A Git branch strategy establishes a set of long-lived and short-lived branch types with defined rules about what gets merged where — enabling parallel development, stable releases, and rapid hotfixes without conflicts.
How the strategy works
The strategy is built around two long-lived branches: main (or master) and develop. The main branch always reflects production-ready code; it is never committed to directly. The develop branch serves as the integration target for all completed features.
Feature branches are created from develop and named after the issue or ticket they address. When a feature is complete and passes review (see Pull Request Workflow), it is merged back into develop. Feature branches are ephemeral and deleted after merging.

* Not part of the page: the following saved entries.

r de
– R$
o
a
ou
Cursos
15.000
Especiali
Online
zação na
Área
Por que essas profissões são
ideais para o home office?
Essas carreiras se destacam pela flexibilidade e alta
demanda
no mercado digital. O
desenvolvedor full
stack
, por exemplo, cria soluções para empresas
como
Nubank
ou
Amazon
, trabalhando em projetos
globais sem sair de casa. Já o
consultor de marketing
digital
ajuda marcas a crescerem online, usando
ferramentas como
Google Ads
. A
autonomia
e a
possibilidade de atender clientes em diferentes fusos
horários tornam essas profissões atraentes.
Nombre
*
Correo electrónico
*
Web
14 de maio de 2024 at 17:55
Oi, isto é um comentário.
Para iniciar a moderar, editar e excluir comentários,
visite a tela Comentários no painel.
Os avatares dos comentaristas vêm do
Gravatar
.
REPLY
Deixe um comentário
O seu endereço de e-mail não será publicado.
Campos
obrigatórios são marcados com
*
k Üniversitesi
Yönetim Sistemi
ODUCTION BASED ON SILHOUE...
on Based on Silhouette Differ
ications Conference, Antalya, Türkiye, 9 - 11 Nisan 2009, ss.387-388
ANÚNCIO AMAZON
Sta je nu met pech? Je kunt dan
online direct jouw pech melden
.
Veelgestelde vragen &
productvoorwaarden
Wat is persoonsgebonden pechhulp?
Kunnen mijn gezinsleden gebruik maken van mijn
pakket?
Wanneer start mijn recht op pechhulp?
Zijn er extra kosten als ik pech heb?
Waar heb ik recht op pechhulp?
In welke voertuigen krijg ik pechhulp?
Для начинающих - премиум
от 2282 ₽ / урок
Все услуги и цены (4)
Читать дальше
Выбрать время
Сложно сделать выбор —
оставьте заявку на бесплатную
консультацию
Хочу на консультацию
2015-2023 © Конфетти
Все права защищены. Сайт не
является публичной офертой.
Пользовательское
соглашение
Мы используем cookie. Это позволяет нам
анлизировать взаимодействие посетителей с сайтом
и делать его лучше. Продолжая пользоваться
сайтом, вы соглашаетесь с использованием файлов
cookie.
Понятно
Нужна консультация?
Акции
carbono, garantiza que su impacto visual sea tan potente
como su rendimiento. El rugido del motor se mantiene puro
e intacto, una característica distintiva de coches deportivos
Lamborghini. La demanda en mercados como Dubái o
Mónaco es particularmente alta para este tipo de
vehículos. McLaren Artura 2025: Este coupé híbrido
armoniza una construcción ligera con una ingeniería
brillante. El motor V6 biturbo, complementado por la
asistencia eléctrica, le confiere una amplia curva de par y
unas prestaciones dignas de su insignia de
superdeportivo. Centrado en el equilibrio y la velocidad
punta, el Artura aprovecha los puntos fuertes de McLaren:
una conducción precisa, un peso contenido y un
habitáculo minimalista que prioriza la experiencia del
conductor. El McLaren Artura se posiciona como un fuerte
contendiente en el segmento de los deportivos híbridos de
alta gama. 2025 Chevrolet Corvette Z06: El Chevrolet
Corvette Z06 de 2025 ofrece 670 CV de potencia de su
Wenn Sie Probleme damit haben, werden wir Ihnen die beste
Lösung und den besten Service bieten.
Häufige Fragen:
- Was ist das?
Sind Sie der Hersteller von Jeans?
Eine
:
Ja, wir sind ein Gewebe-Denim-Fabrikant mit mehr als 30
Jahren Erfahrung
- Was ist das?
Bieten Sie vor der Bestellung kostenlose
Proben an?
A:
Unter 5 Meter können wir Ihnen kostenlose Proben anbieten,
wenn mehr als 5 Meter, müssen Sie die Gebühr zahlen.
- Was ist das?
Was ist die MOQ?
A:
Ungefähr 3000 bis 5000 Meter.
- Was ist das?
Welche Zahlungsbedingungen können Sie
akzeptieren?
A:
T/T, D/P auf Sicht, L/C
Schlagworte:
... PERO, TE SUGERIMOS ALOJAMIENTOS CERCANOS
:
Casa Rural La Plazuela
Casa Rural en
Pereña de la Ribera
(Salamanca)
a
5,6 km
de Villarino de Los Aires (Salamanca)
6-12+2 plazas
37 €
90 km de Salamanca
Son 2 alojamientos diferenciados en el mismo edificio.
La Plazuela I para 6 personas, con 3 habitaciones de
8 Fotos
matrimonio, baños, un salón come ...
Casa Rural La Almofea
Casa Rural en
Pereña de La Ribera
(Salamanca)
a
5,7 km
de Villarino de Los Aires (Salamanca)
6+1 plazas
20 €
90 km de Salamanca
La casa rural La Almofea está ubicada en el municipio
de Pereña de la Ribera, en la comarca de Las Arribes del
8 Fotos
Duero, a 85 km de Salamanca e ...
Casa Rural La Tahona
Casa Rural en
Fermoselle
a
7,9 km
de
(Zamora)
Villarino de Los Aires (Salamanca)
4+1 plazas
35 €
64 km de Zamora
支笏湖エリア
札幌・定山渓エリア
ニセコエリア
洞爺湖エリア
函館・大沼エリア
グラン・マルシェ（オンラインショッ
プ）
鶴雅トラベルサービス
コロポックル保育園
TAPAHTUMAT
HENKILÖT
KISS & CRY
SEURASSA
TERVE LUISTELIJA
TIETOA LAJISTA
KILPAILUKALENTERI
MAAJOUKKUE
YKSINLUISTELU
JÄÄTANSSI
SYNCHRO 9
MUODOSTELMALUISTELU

Release branches are cut from develop when the team is ready to stabilize a release. Only bug fixes are committed to a release branch — no new features. Once the release is stable and tested, it is merged into both main and develop to keep both branches in sync. A version tag is applied to main.
Hotfix branches are created directly from main when a critical production bug must be patched immediately. After fixing, the hotfix is merged into both main and develop (or the active release branch), ensuring the fix is not lost in future releases.
This strategy, popularized as Gitflow, provides a clear structure for teams shipping regular versioned releases. Teams shipping continuously may prefer a simplified trunk-based model represented by the Git Workflow diagram.